1) Politics, theory and method
What are the purposes of social movement research? How do theories and methods interact? What relationships (should) exist between researchers and movements? What kinds of knowledge do social movements produce? What theories are generated and used by movement activists? Does movement research have anything useful to say to movements?
2) What are “social movements” anyway?
How can we understand “movement” not just as a type of semi-formal organising, but in ways that allow “social movements” to include micro-level resistance at one end or indeed revolution at the other? How do we relate understandings of social movements in the 19th or early 20th century as trying to create or transform states and institutions to contemporary assumptions about movements as accepting given structures? How can we say something useful about where the boundaries of one movement end and another begin? How do societies change through collective action, and how can we know?
3) Critical cultural analysis
How do past struggles and inherited traditions shape social movements today? How can we integrate discourse, language and culture into the analysis of social movements? How are movements and their discourses gendered, classed and racialised? What is the importance of emotion and affect; trauma, stress and sustainability in shaping movement dynamics and outcomes? And how can social movement research transform cultural and literary studies which often ask these questions without asking after the practicalities of organising, strategy and struggle?
4) Understanding social movements in Ireland
Do Irish movements really operate in a context like the US and UK, or should we be looking to movements in Mediterranean societies or Latin America for comparisons and concepts? What kind of “movement society” is Ireland in international comparison - peripheral, post-colonial, conservative? How does the role of (nationalist, Catholic, farmers’, labour) movements in creating the state enable and constrain contemporary movements? What does the Irish case tell us about movements more broadly and how can it help us understand movements elsewhere?
5) Social movements in the 2010s
How has the crisis shaped social movements – themes, actors, relationships between movements, with parties and the state? Will models of social partnership and mainstreaming survive austerity and coercion? What ‘new’ forms of mobilisation are evident - new technologies, new tactics, and new kinds of relationships between movement actors? How are global movements changing (e.g. transnational anti-capitalism; the Arab Spring; diasporic social movements)? Why has the movement response to the crisis in Ireland been so muted?
Abstracts and papers
We invite abstracts (up to 250 words) on any of the themes above or addressing other themes in social movement studies which you feel deserve greater research. Abstracts should include a title, your email address and institutional affiliation if any (independent scholars and movement practitioners are welcome to submit). Please send abstracts to Theresa O’Keefe at theresa.okeefe@nuim.ie by October 1st 2011.

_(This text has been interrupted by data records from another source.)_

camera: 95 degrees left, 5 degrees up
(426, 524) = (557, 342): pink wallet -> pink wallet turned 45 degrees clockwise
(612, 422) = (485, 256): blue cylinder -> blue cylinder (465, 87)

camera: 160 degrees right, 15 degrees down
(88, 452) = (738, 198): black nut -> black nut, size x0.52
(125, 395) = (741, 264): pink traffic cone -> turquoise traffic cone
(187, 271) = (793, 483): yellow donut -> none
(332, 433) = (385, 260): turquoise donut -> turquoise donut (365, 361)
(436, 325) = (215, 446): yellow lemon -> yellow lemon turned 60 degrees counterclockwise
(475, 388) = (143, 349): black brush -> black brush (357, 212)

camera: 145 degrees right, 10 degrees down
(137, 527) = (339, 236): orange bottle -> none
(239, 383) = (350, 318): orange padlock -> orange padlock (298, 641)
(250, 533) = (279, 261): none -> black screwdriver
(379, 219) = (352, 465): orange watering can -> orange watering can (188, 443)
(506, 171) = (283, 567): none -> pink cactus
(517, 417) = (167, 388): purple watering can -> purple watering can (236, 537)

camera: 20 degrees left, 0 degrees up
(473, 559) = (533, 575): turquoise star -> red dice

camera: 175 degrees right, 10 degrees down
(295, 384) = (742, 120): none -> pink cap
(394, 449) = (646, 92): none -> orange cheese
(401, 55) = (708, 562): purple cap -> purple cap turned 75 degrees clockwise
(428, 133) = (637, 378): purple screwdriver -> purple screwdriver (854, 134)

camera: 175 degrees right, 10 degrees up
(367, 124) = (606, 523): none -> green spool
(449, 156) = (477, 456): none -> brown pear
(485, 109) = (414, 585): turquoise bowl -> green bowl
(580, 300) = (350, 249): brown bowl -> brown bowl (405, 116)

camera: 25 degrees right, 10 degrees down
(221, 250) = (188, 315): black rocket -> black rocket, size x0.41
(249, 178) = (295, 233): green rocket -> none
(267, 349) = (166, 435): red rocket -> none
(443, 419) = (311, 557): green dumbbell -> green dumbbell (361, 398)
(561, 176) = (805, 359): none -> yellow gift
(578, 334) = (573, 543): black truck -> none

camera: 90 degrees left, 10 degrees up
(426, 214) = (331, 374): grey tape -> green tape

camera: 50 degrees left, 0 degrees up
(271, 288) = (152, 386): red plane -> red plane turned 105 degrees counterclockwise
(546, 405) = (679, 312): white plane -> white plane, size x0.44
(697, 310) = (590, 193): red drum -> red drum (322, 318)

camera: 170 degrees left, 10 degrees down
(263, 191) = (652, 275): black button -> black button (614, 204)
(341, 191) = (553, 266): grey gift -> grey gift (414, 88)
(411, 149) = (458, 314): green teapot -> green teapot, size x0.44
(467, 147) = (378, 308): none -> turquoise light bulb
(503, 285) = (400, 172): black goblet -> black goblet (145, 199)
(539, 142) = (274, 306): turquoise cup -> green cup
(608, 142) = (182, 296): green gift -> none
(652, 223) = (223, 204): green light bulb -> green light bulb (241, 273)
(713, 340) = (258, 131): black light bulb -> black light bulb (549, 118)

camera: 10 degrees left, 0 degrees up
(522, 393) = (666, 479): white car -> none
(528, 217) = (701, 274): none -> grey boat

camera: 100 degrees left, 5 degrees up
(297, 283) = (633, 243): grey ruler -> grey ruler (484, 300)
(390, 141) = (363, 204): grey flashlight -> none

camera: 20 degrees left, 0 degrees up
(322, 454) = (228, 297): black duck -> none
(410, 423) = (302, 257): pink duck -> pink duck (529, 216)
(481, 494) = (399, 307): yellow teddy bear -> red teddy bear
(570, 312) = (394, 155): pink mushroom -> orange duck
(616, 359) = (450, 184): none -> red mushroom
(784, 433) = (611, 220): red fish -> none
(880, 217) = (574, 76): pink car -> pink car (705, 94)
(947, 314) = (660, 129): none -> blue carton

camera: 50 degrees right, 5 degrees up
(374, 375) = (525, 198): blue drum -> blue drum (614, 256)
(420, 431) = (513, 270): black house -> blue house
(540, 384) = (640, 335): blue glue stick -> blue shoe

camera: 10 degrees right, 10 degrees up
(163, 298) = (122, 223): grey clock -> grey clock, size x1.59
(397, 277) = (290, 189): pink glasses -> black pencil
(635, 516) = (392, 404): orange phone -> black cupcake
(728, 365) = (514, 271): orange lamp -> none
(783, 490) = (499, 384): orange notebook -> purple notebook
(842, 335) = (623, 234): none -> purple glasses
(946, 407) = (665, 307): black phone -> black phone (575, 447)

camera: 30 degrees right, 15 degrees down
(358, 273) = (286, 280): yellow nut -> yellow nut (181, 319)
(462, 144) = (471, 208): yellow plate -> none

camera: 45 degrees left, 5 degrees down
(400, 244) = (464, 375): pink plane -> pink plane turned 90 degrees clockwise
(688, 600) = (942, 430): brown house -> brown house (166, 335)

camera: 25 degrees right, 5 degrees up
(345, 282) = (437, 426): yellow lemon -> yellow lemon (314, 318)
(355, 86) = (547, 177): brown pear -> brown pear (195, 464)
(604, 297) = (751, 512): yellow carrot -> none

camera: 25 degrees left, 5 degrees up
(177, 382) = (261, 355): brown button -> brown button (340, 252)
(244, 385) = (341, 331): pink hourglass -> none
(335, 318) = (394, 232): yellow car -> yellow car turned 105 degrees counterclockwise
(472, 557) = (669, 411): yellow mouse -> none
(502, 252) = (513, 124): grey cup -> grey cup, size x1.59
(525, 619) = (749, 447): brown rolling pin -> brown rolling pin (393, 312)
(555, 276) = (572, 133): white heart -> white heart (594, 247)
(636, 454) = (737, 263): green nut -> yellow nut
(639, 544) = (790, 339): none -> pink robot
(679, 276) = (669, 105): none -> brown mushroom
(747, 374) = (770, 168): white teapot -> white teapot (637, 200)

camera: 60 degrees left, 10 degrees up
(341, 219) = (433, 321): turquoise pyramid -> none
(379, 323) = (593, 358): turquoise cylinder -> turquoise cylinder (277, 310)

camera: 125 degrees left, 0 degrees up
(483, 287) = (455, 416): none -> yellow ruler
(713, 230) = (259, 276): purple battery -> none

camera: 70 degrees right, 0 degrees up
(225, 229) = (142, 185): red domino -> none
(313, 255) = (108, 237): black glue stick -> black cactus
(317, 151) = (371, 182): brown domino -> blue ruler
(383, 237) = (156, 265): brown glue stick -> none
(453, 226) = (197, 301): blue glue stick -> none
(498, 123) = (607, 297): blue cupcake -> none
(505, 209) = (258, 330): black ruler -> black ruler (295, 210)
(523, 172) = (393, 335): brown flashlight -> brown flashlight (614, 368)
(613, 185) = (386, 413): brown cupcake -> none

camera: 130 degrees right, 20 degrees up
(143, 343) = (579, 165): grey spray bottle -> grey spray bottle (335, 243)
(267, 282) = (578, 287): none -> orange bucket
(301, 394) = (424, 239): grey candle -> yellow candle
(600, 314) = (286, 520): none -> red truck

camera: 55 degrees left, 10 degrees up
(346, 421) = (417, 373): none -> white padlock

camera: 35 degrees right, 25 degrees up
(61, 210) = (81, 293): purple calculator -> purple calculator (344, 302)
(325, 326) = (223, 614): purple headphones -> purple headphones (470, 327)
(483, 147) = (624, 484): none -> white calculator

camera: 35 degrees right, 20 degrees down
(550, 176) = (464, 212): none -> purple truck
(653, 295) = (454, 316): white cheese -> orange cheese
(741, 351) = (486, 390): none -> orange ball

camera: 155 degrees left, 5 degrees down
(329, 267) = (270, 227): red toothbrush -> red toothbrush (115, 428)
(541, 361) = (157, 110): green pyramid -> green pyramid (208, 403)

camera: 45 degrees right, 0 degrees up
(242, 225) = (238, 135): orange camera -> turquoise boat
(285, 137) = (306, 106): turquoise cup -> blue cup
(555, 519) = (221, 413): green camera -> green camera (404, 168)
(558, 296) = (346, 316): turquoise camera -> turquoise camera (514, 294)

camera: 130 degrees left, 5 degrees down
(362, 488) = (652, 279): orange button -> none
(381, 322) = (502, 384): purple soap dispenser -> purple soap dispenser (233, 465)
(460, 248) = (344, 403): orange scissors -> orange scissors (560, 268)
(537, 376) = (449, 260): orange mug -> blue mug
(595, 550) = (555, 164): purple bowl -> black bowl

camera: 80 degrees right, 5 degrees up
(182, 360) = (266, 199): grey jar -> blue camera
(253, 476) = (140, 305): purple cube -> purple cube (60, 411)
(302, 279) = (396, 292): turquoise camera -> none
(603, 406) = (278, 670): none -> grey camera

Papers (up to 10,000 words including bibliography) should be submitted by November 14th 2011. Papers which are submitted by the deadline will be included in a CD-ROM for all conference participants, as an immediate “state of the art” collection of who is doing what in Irish social movement studies. (This does not, of course, prevent you using reworked versions of the paper as the basis for articles, book chapters etc.)
Papers which are submitted in time will also be considered for inclusion in an edited volume with an academic publisher.
Conference information
Detailed information will be made available in due course, but this will be a one-day (Saturday) conference at NUI Maynooth. The event is being organised on behalf of the Critical Political Thought, Activism and Alternative Futures research cluster at NUI Maynooth with an organising committee of Dr Theresa O’Keefe and Dr Laurence Cox (Dept. of Sociology, National University of Ireland Maynooth) and Dr Cristina Flesher Fominaya (Dept. of Sociology, University of Aberdeen).